= Information =
BEGIN
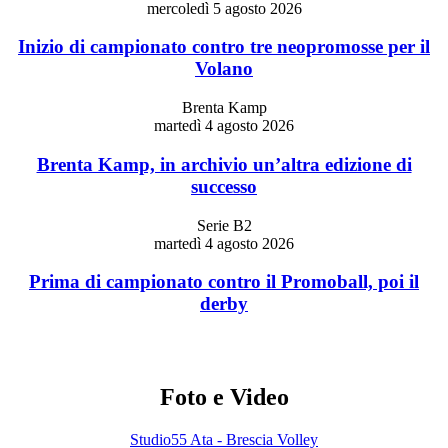
mercoledì 5 agosto 2026
Inizio di campionato contro tre neopromosse per il
Volano
Brenta Kamp
martedì 4 agosto 2026
Brenta Kamp, in archivio un’altra edizione di
successo
Serie B2
martedì 4 agosto 2026
Prima di campionato contro il Promoball, poi il
derby
Foto e Video
Studio55 Ata - Brescia Volley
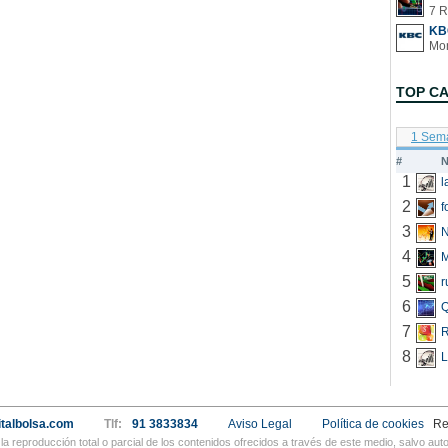
7 R
KB
TOP C
1 Sem
#
N
1
2
f
3
N
4
5
r
6
Q
7
R
8
L
talbolsa.com
Tlf:
91 3833834
Aviso Legal
Política de cookies
Re
a reproducción total o parcial de los contenidos ofrecidos a través de este medio, salvo a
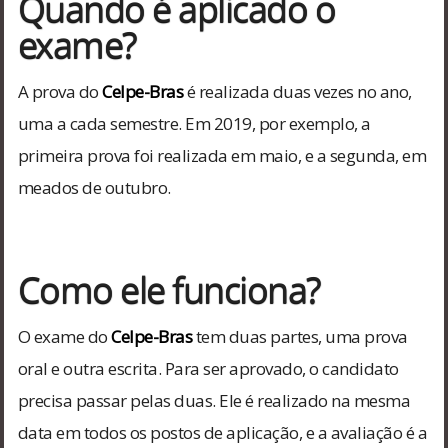
Quando é aplicado o
exame?
A prova do
Celpe-Bras
é realizada duas vezes no ano,
uma a cada semestre. Em 2019, por exemplo, a
primeira prova foi realizada em maio, e a segunda, em
meados de outubro.
Como ele funciona?
O exame do
Celpe-Bras
tem duas partes, uma prova
oral e outra escrita. Para ser aprovado, o candidato
precisa passar pelas duas. Ele é realizado na mesma
data em todos os postos de aplicação, e a avaliação é a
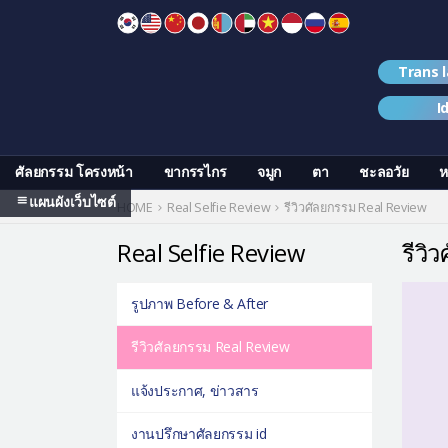
Skip
to
content
Trans 
I
ศัลยกรรม โครงหน้า
ขากรรไกร
จมูก
ตา
ชะลอวัย
ห
แผนผังเว็บไซต์
HOME
Real Selfie Review
รีวิวศัลยกรรม Real Review
Real Selfie Review
รีวิ
รูปภาพ Before & After
รีวิวศัลยกรรม Real Review
แจ้งประกาศ, ข่าวสาร
งานปรึกษาศัลยกรรม id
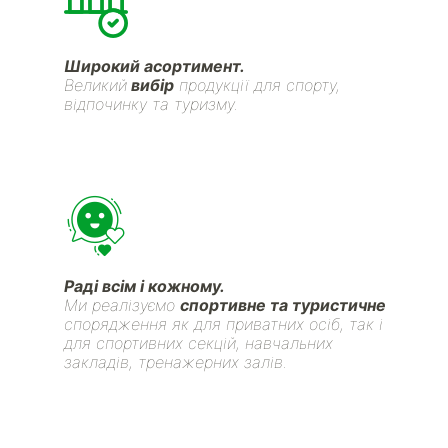
Широкий асортимент.
Великий
вибір
продукції для спорту,
відпочинку та туризму.
Раді всім і кожному.
Ми реалізуємо
спортивне та туристичне
спорядження як для приватних осіб, так і
для спортивних секцій, навчальних
закладів, тренажерних залів.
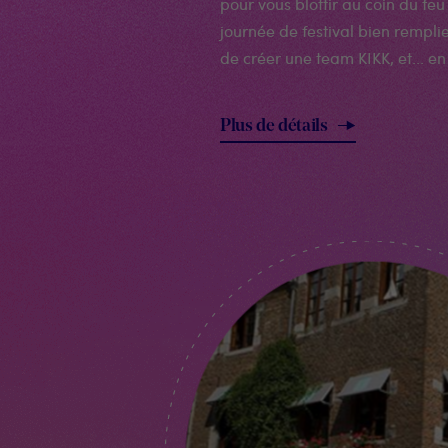
pour vous blottir au coin du fe
journée de festival bien rempli
de créer une team KIKK, et... en
Plus de détails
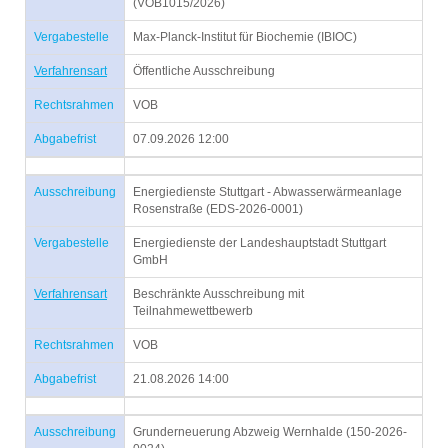
(VOB1015/2026)
Vergabestelle
Max-Planck-Institut für Biochemie (IBIOC)
Verfahrensart
Öffentliche Ausschreibung
Rechtsrahmen
VOB
Abgabefrist
07.09.2026 12:00
Ausschreibung
Energiedienste Stuttgart - Abwasserwärmeanlage
Rosenstraße (EDS-2026-0001)
Vergabestelle
Energiedienste der Landeshauptstadt Stuttgart
GmbH
Verfahrensart
Beschränkte Ausschreibung mit
Teilnahmewettbewerb
Rechtsrahmen
VOB
Abgabefrist
21.08.2026 14:00
Ausschreibung
Grunderneuerung Abzweig Wernhalde (150-2026-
END
Report back each line of the entries that holds the string "Brenta".

= Finished task =
Brenta Kamp
Brenta Kamp, in archivio un’altra edizione di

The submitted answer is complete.